In full and unchanged, output the entries that follow.

(Stored items)
┌──

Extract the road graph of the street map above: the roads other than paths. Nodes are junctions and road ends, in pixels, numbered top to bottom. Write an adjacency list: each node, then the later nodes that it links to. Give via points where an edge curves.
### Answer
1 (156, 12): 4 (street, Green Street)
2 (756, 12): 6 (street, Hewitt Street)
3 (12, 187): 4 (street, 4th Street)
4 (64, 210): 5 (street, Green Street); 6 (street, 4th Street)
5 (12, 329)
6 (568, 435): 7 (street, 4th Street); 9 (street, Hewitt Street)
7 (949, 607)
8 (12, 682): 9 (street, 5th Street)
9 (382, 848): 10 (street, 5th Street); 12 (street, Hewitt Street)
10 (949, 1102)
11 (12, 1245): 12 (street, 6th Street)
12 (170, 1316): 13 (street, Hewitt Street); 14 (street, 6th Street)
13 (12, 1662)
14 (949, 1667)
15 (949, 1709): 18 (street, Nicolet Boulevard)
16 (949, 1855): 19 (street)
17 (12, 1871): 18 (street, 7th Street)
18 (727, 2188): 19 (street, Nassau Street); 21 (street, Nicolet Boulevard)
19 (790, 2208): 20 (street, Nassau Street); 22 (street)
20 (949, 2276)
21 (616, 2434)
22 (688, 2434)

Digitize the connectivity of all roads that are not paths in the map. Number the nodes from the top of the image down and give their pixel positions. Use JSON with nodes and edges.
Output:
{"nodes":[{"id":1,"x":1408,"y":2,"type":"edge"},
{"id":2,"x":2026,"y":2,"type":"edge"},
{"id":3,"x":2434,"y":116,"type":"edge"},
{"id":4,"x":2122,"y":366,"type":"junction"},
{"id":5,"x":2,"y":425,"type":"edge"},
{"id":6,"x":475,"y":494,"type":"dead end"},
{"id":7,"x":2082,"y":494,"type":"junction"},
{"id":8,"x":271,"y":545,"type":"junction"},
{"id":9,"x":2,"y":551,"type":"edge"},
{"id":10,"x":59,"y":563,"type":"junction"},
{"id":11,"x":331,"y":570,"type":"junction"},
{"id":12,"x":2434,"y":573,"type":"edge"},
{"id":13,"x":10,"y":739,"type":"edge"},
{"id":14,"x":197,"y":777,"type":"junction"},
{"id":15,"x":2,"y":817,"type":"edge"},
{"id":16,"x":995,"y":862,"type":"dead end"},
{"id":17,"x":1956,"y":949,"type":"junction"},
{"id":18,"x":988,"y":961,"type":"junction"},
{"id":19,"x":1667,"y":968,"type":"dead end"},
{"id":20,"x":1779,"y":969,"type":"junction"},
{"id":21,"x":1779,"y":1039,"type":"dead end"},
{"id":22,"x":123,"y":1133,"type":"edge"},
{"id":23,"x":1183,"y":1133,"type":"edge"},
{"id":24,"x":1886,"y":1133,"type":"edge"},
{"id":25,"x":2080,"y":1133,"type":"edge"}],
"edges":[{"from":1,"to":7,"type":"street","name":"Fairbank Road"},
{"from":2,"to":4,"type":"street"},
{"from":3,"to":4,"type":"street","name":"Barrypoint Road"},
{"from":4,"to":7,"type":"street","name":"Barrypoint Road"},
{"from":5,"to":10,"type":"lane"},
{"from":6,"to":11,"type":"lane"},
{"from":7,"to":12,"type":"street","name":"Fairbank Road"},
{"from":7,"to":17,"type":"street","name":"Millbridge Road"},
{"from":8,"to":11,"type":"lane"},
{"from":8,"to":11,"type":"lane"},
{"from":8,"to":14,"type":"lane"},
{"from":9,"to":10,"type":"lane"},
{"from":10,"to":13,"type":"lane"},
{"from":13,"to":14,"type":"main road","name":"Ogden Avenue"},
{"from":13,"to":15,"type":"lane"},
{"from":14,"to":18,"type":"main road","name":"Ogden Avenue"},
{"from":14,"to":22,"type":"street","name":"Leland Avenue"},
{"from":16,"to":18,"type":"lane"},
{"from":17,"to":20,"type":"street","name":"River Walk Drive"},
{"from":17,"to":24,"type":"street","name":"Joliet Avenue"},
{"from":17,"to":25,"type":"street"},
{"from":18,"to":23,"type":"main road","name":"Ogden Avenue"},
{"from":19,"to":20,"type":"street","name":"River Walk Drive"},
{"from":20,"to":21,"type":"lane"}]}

└──

### [TASK SOLUTION]
Extract the road graph of the street map above: the roads other than paths. Nodes are junctions and road ends, in pixels, numbered top to bottom. Write an adjacency list: each node, then the later nodes that it links to. Give via points where an edge curves.
### Answer
1 (156, 12): 4 (street, Green Street)
2 (756, 12): 6 (street, Hewitt Street)
3 (12, 187): 4 (street, 4th Street)
4 (64, 210): 5 (street, Green Street); 6 (street, 4th Street)
5 (12, 329)
6 (568, 435): 7 (street, 4th Street); 9 (street, Hewitt Street)
7 (949, 607)
8 (12, 682): 9 (street, 5th Street)
9 (382, 848): 10 (street, 5th Street); 12 (street, Hewitt Street)
10 (949, 1102)
11 (12, 1245): 12 (street, 6th Street)
12 (170, 1316): 13 (street, Hewitt Street); 14 (street, 6th Street)
13 (12, 1662)
14 (949, 1667)
15 (949, 1709): 18 (street, Nicolet Boulevard)
16 (949, 1855): 19 (street)
17 (12, 1871): 18 (street, 7th Street)
18 (727, 2188): 19 (street, Nassau Street); 21 (street, Nicolet Boulevard)
19 (790, 2208): 20 (street, Nassau Street); 22 (street)
20 (949, 2276)
21 (616, 2434)
22 (688, 2434)

Digitize the connectivity of all roads that are not paths in the map. Number the nodes from the top of the image down and give their pixel positions. Use JSON with nodes and edges.
Output:
{"nodes":[{"id":1,"x":1408,"y":2,"type":"edge"},
{"id":2,"x":2026,"y":2,"type":"edge"},
{"id":3,"x":2434,"y":116,"type":"edge"},
{"id":4,"x":2122,"y":366,"type":"junction"},
{"id":5,"x":2,"y":425,"type":"edge"},
{"id":6,"x":475,"y":494,"type":"dead end"},
{"id":7,"x":2082,"y":494,"type":"junction"},
{"id":8,"x":271,"y":545,"type":"junction"},
{"id":9,"x":2,"y":551,"type":"edge"},
{"id":10,"x":59,"y":563,"type":"junction"},
{"id":11,"x":331,"y":570,"type":"junction"},
{"id":12,"x":2434,"y":573,"type":"edge"},
{"id":13,"x":10,"y":739,"type":"edge"},
{"id":14,"x":197,"y":777,"type":"junction"},
{"id":15,"x":2,"y":817,"type":"edge"},
{"id":16,"x":995,"y":862,"type":"dead end"},
{"id":17,"x":1956,"y":949,"type":"junction"},
{"id":18,"x":988,"y":961,"type":"junction"},
{"id":19,"x":1667,"y":968,"type":"dead end"},
{"id":20,"x":1779,"y":969,"type":"junction"},
{"id":21,"x":1779,"y":1039,"type":"dead end"},
{"id":22,"x":123,"y":1133,"type":"edge"},
{"id":23,"x":1183,"y":1133,"type":"edge"},
{"id":24,"x":1886,"y":1133,"type":"edge"},
{"id":25,"x":2080,"y":1133,"type":"edge"}],
"edges":[{"from":1,"to":7,"type":"street","name":"Fairbank Road"},
{"from":2,"to":4,"type":"street"},
{"from":3,"to":4,"type":"street","name":"Barrypoint Road"},
{"from":4,"to":7,"type":"street","name":"Barrypoint Road"},
{"from":5,"to":10,"type":"lane"},
{"from":6,"to":11,"type":"lane"},
{"from":7,"to":12,"type":"street","name":"Fairbank Road"},
{"from":7,"to":17,"type":"street","name":"Millbridge Road"},
{"from":8,"to":11,"type":"lane"},
{"from":8,"to":11,"type":"lane"},
{"from":8,"to":14,"type":"lane"},
{"from":9,"to":10,"type":"lane"},
{"from":10,"to":13,"type":"lane"},
{"from":13,"to":14,"type":"main road","name":"Ogden Avenue"},
{"from":13,"to":15,"type":"lane"},
{"from":14,"to":18,"type":"main road","name":"Ogden Avenue"},
{"from":14,"to":22,"type":"street","name":"Leland Avenue"},
{"from":16,"to":18,"type":"lane"},
{"from":17,"to":20,"type":"street","name":"River Walk Drive"},
{"from":17,"to":24,"type":"street","name":"Joliet Avenue"},
{"from":17,"to":25,"type":"street"},
{"from":18,"to":23,"type":"main road","name":"Ogden Avenue"},
{"from":19,"to":20,"type":"street","name":"River Walk Drive"},
{"from":20,"to":21,"type":"lane"}]}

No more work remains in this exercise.